Matthijs heeft maar één doel: op de Paralympische Spelen van 2024 medailles halen. Hij is al goed op weg met een vierde plaats bij de Nederlandse Paralympische Kampioenschappen en een derde plek bij het tijdrijden, zijn andere discipline. De laatste tijdrit die hij gefietst heeft, legde Matthijs af met een gemiddelde van 40,8 km/uur. De modellen waarmee coach Smit werkt, wijzen uit dat een gemiddelde van 44km/uur over een tijdrit van 30 km noodzakelijk is voor een medaille. Er is nog tijd, en Matthijs traint tussen de 12 en de 26 uur per week. Afwisselend op de baan, buiten, en in het krachthonk van Papendal. Ook om het krachtverschil van 10% tussen links en rechts te verminderen. Voor de kenners, de huidige scores liggen voor het duurvermogen tussen de 165-225 Watt, ftp-score rond de 300 en zijn VO2max ligt boven de 315 Watt. Een eigen TT-fiets zou een optimale situatie creëren. Nu heeft hij een tijdritfiets in bruikleen van de KNWU. Ook deze fiets is aangepast, omdat zijn rechterbeen korter is dan het linker. En zodat Matthijs met links kan schakelen en remmen. Momenteel wordt er geëxperimenteerd met een zadel.
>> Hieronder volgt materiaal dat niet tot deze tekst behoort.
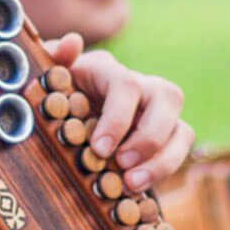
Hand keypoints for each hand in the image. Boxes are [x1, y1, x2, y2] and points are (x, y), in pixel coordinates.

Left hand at [45, 33, 194, 192]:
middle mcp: (142, 85)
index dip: (118, 118)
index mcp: (109, 70)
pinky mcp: (167, 135)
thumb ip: (55, 61)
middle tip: (121, 165)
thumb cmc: (55, 98)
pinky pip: (180, 149)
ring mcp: (159, 111)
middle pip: (168, 97)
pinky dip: (164, 169)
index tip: (99, 149)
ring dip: (162, 160)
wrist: (67, 117)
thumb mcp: (47, 81)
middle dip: (148, 138)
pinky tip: (138, 187)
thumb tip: (72, 42)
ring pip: (182, 127)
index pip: (127, 84)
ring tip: (132, 183)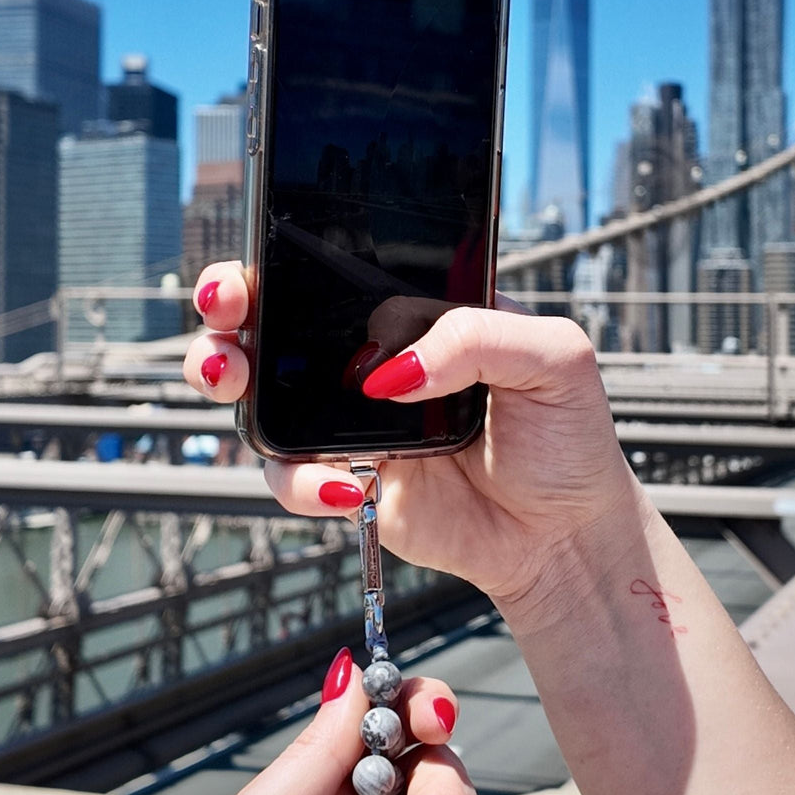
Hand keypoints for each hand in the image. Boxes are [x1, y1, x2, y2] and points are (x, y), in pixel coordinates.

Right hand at [186, 264, 646, 621]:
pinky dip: (301, 481)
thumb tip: (391, 370)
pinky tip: (350, 488)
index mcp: (416, 313)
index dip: (283, 259)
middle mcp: (372, 361)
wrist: (565, 535)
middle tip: (227, 315)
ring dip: (233, 386)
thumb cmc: (567, 437)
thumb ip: (477, 338)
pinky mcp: (348, 481)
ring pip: (260, 398)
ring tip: (241, 386)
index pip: (338, 271)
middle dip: (228, 312)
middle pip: (271, 324)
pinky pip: (293, 475)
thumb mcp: (553, 359)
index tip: (258, 262)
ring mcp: (352, 423)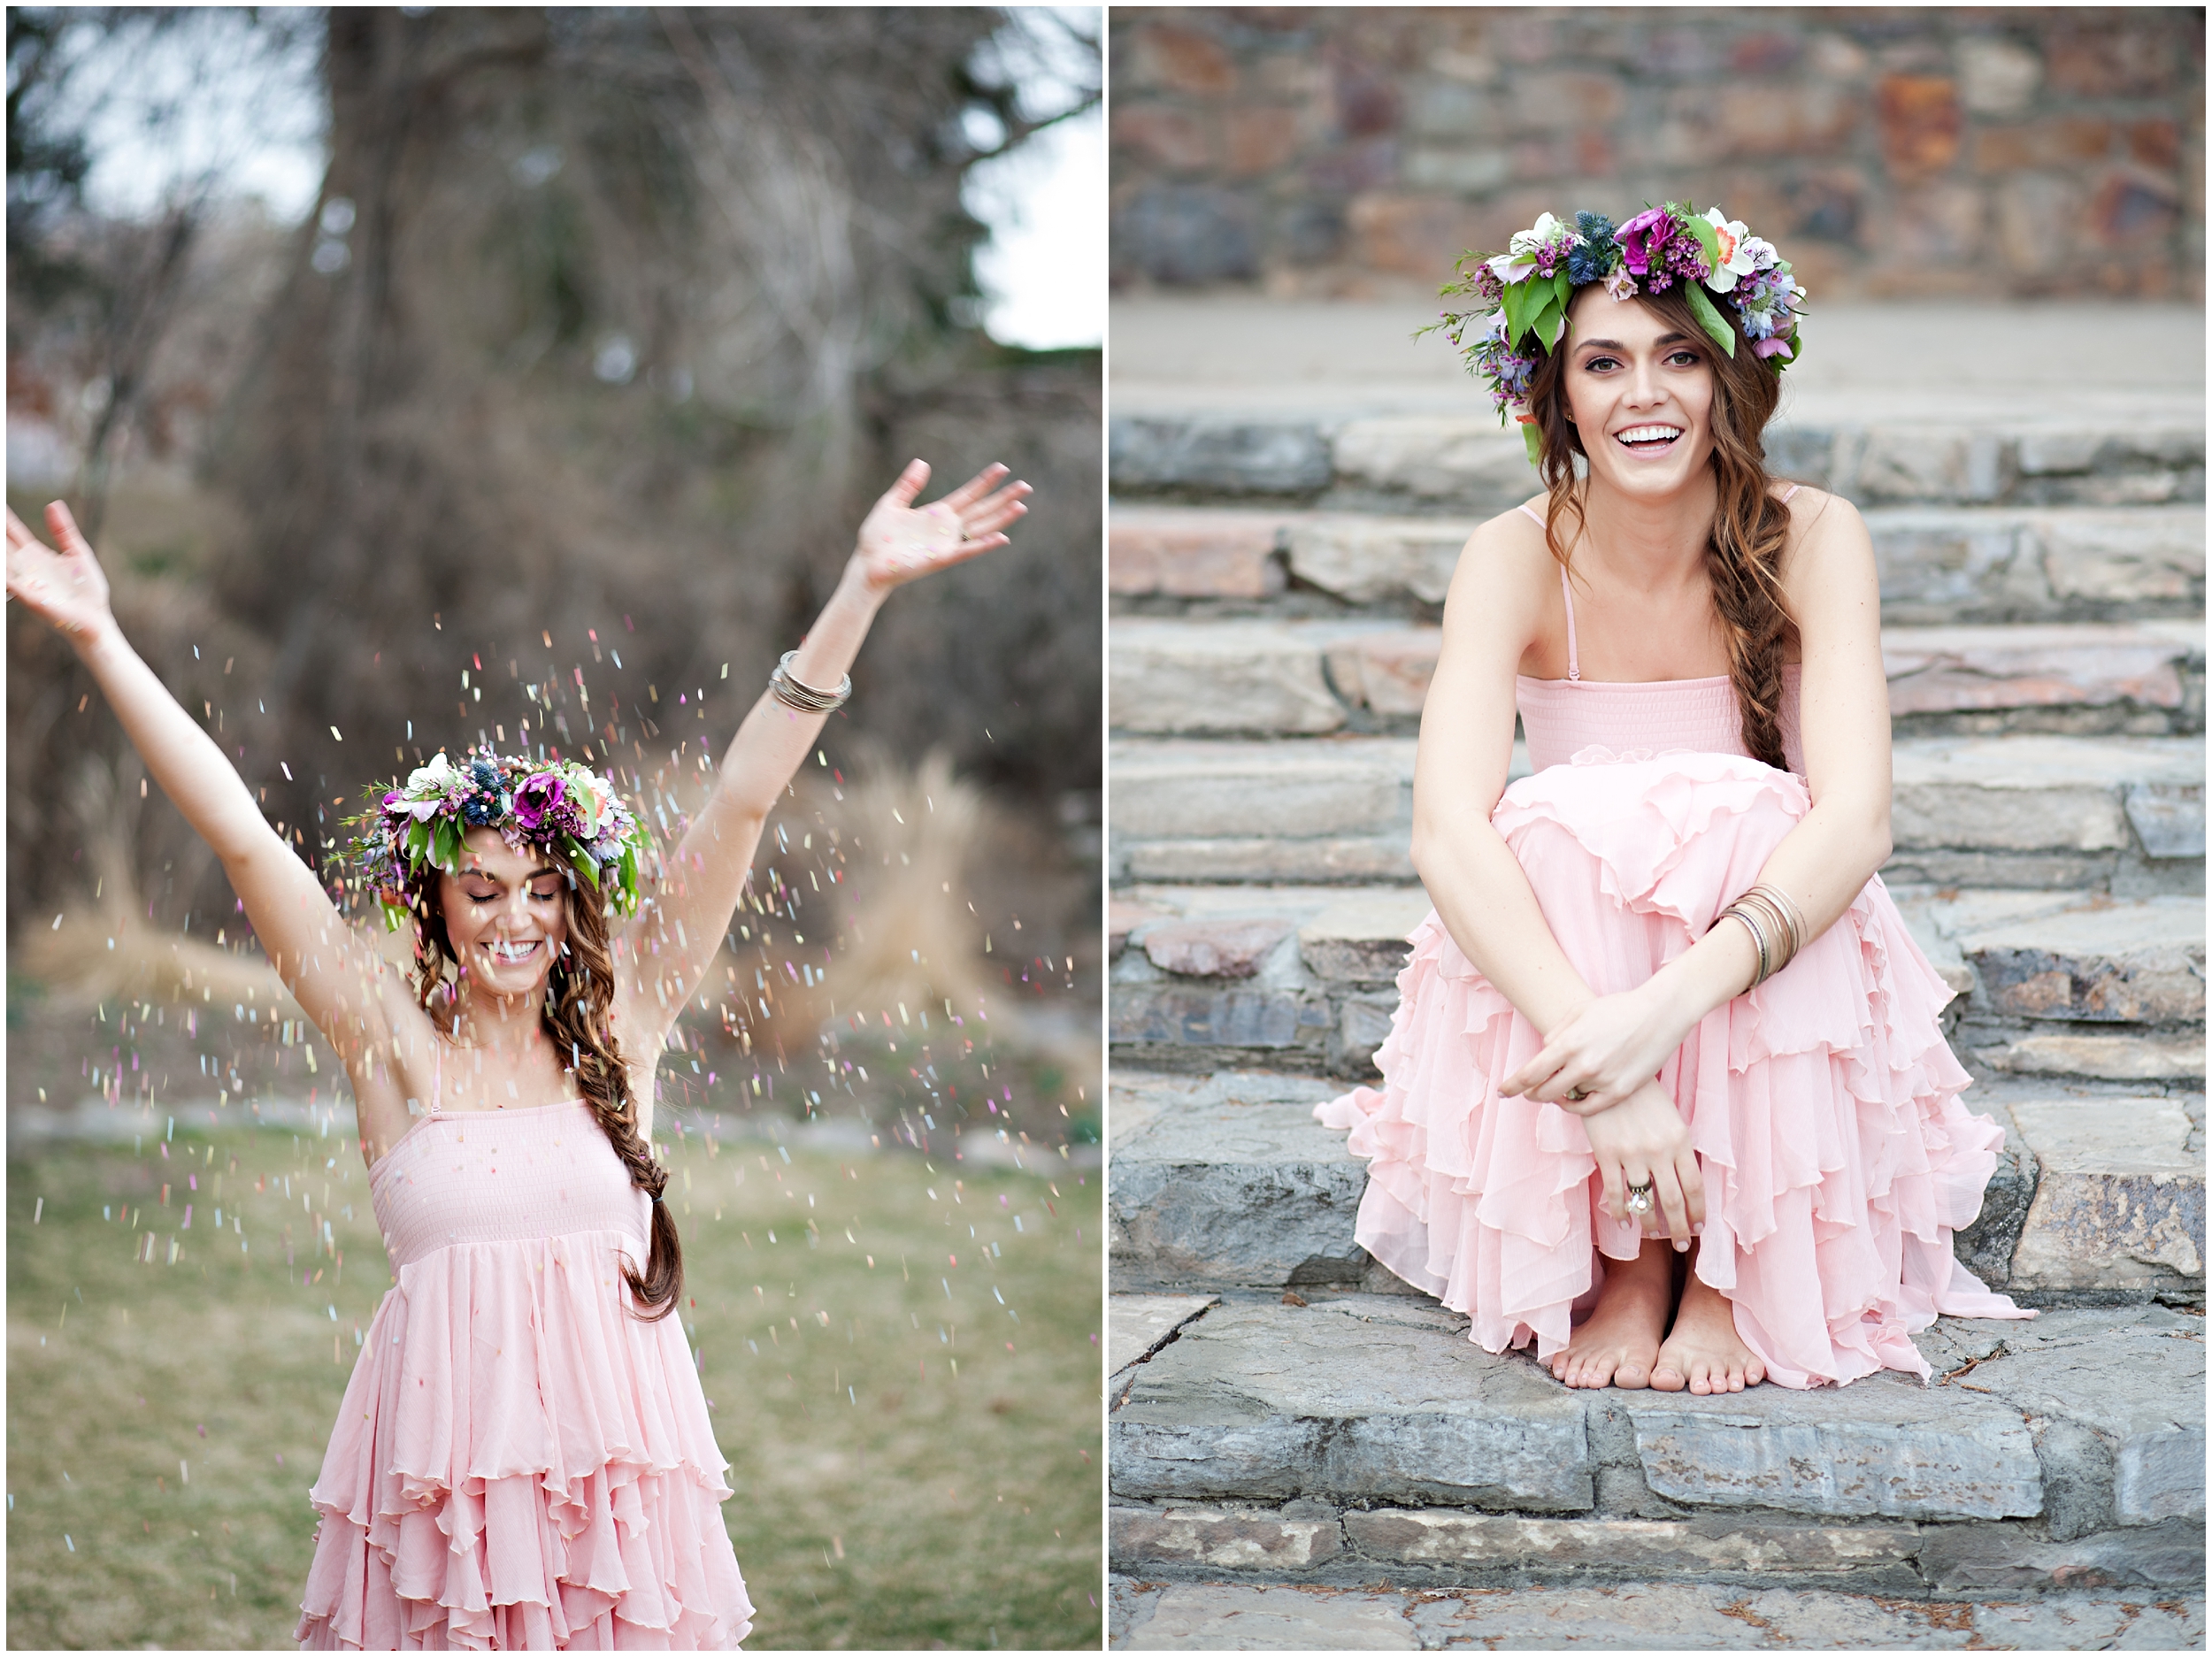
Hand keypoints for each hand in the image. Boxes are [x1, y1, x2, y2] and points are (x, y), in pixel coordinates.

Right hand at [7, 501, 114, 644]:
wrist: (96, 618)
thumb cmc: (87, 589)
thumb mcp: (77, 553)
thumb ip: (63, 531)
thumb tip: (52, 504)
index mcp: (37, 556)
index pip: (15, 533)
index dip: (6, 519)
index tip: (1, 505)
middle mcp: (26, 568)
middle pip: (4, 545)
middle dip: (0, 533)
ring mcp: (25, 582)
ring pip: (4, 563)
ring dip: (1, 553)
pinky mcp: (29, 597)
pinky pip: (10, 583)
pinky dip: (5, 575)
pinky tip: (3, 566)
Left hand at [850, 459, 1028, 595]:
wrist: (868, 563)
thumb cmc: (877, 538)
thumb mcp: (891, 503)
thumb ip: (908, 485)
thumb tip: (922, 462)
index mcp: (936, 514)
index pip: (967, 495)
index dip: (985, 482)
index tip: (1002, 468)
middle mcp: (947, 529)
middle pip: (982, 510)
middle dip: (1003, 498)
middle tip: (1026, 486)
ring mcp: (946, 544)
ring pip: (981, 529)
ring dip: (1001, 519)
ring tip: (1021, 507)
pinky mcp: (941, 559)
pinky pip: (966, 551)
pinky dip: (984, 545)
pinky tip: (1002, 538)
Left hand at [1501, 983, 1692, 1116]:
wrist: (1659, 1014)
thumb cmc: (1617, 1009)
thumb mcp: (1579, 1012)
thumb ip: (1555, 1034)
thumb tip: (1542, 1054)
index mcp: (1568, 1043)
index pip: (1529, 1073)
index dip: (1511, 1085)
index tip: (1502, 1091)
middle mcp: (1583, 1064)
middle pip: (1543, 1092)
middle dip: (1531, 1094)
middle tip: (1528, 1093)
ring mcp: (1602, 1080)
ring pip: (1567, 1098)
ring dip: (1558, 1095)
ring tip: (1559, 1086)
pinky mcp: (1620, 1091)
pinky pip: (1589, 1109)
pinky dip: (1577, 1106)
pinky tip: (1574, 1099)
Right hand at [1579, 1080, 1703, 1245]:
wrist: (1605, 1073)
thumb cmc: (1642, 1095)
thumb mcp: (1670, 1117)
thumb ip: (1677, 1148)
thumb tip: (1683, 1181)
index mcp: (1679, 1140)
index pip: (1694, 1186)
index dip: (1698, 1211)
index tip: (1698, 1228)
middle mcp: (1659, 1150)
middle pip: (1674, 1200)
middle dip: (1679, 1226)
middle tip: (1680, 1244)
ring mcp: (1632, 1154)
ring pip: (1645, 1200)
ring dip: (1650, 1224)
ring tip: (1653, 1235)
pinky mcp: (1606, 1154)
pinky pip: (1616, 1192)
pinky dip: (1621, 1211)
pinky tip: (1625, 1222)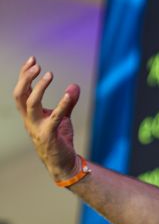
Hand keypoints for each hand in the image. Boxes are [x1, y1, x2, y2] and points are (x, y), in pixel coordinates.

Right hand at [13, 56, 80, 181]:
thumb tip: (74, 86)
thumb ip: (68, 102)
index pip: (22, 91)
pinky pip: (54, 117)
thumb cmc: (59, 139)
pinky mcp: (49, 135)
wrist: (62, 163)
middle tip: (36, 65)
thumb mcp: (63, 117)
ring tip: (49, 74)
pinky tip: (68, 94)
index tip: (32, 59)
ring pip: (31, 104)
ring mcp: (37, 128)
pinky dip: (62, 104)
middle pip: (20, 95)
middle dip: (25, 78)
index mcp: (29, 114)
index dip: (24, 75)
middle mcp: (29, 120)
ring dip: (39, 87)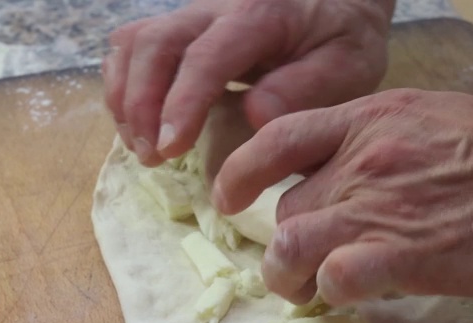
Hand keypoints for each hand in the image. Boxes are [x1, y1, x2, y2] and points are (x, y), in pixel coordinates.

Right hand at [102, 0, 394, 165]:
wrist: (339, 0)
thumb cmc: (343, 38)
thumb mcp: (347, 64)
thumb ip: (304, 88)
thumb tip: (253, 114)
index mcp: (259, 15)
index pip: (206, 56)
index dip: (181, 103)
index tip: (170, 147)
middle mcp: (216, 7)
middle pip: (155, 43)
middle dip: (142, 103)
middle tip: (152, 156)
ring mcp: (194, 15)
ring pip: (135, 42)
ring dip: (127, 98)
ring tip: (143, 149)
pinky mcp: (183, 28)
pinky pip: (135, 46)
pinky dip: (125, 86)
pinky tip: (138, 126)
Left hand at [213, 90, 472, 304]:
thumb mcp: (430, 120)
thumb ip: (385, 145)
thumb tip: (364, 178)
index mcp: (366, 122)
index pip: (276, 139)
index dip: (241, 173)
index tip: (229, 199)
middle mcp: (360, 162)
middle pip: (286, 210)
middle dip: (284, 248)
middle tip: (299, 272)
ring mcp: (378, 207)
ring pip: (294, 246)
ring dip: (292, 279)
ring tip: (308, 296)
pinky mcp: (404, 255)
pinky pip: (339, 278)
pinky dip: (336, 293)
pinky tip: (353, 298)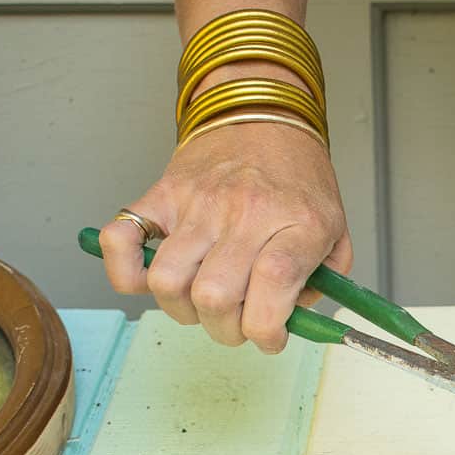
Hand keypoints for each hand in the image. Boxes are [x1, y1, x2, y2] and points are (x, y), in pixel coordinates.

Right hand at [99, 120, 351, 352]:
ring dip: (183, 310)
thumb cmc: (298, 180)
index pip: (274, 283)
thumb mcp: (334, 230)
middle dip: (225, 331)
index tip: (270, 339)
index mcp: (297, 221)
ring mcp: (198, 203)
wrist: (263, 116)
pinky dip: (124, 272)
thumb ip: (321, 282)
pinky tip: (150, 280)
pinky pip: (120, 238)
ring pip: (168, 281)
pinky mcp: (162, 194)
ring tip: (202, 304)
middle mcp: (245, 212)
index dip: (267, 330)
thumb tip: (290, 322)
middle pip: (215, 296)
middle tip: (237, 323)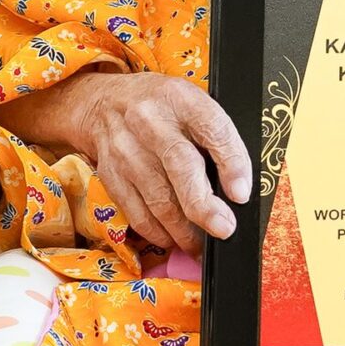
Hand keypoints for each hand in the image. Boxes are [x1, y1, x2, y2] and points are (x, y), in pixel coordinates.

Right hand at [0, 69, 254, 251]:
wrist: (103, 101)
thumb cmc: (162, 108)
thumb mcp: (193, 104)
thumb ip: (215, 138)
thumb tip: (237, 192)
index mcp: (182, 99)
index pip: (212, 128)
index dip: (231, 162)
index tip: (241, 194)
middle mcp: (151, 121)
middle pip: (180, 167)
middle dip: (204, 206)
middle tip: (224, 229)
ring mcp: (127, 149)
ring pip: (158, 199)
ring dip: (184, 231)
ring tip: (202, 246)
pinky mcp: (112, 174)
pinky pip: (137, 212)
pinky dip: (158, 233)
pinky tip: (173, 239)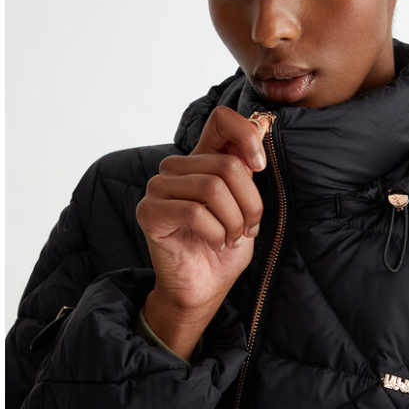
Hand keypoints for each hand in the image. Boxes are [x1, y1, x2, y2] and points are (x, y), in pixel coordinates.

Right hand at [136, 106, 266, 358]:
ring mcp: (159, 189)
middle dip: (250, 203)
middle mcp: (177, 168)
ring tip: (232, 238)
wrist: (203, 288)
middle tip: (248, 229)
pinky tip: (215, 243)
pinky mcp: (149, 213)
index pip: (221, 120)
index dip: (246, 136)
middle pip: (226, 165)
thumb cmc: (224, 246)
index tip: (259, 166)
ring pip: (212, 187)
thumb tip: (256, 142)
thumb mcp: (245, 206)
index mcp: (202, 160)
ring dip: (233, 221)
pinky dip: (215, 232)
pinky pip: (194, 211)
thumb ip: (244, 174)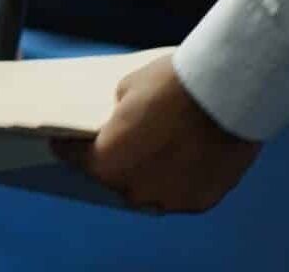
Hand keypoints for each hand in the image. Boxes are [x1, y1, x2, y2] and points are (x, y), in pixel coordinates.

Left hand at [52, 55, 259, 212]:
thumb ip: (119, 116)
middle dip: (112, 163)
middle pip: (115, 179)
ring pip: (149, 193)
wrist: (224, 93)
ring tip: (150, 157)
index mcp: (106, 162)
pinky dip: (177, 183)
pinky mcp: (202, 201)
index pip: (78, 159)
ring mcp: (170, 199)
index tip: (64, 144)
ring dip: (146, 178)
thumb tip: (124, 123)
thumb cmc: (169, 86)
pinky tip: (179, 166)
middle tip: (116, 147)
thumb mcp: (127, 90)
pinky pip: (180, 195)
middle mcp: (135, 189)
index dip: (71, 149)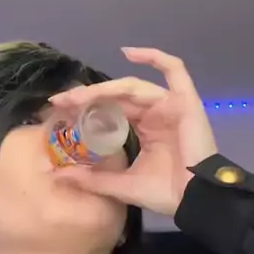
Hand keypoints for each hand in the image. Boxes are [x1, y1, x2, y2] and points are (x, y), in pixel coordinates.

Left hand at [49, 47, 217, 216]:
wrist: (194, 201)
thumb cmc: (164, 194)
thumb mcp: (120, 186)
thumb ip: (92, 179)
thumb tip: (59, 177)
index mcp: (143, 129)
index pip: (110, 110)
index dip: (85, 108)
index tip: (59, 111)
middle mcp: (154, 113)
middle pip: (117, 96)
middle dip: (87, 97)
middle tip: (60, 102)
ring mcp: (169, 105)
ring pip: (132, 87)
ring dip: (104, 88)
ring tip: (79, 96)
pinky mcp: (184, 102)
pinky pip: (174, 69)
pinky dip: (154, 57)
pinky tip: (129, 52)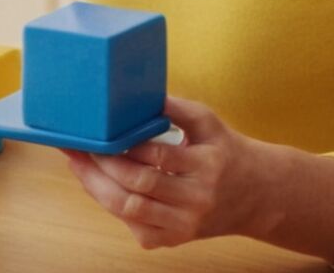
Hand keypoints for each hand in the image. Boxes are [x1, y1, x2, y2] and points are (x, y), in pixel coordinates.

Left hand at [64, 98, 267, 248]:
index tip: (99, 130)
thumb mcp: (206, 121)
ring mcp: (186, 226)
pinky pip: (135, 227)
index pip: (158, 156)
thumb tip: (132, 93)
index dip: (124, 144)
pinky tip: (98, 185)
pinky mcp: (175, 240)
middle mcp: (197, 200)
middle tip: (78, 146)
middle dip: (102, 165)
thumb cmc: (224, 150)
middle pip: (139, 185)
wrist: (255, 195)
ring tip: (77, 164)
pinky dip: (113, 207)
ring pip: (131, 210)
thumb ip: (173, 107)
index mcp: (207, 165)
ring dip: (98, 187)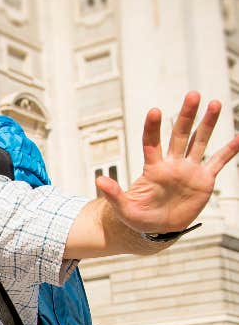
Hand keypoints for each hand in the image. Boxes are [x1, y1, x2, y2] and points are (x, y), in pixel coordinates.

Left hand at [97, 93, 238, 233]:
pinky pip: (218, 162)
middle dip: (186, 116)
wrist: (158, 229)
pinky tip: (238, 138)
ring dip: (207, 124)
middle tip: (193, 95)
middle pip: (179, 135)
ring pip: (199, 142)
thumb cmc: (139, 218)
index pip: (151, 143)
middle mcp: (172, 165)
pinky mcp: (204, 180)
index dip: (152, 128)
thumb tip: (99, 181)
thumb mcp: (124, 209)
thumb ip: (113, 195)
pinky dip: (229, 151)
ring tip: (214, 104)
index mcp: (153, 170)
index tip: (154, 111)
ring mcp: (189, 170)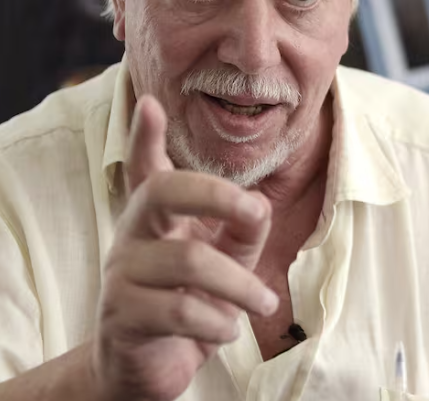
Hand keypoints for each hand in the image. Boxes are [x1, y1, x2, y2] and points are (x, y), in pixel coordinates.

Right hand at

"Zo'n oranje speedsuit geeft je gewoon een aantal extra watt"
Matthijs krijgt een fonkel in zijn ogen als hij vertelt over fietsen in het nationale tenue. “Zo’n oranje speed suit geeft je gewoon een aantal watt extra, het geeft een extra dimensie”. Matthijs realiseert zich dat hij in hetzelfde tijdrittenue fietst als Tom Dumoulin. En laat die nu zijn screensaver zijn.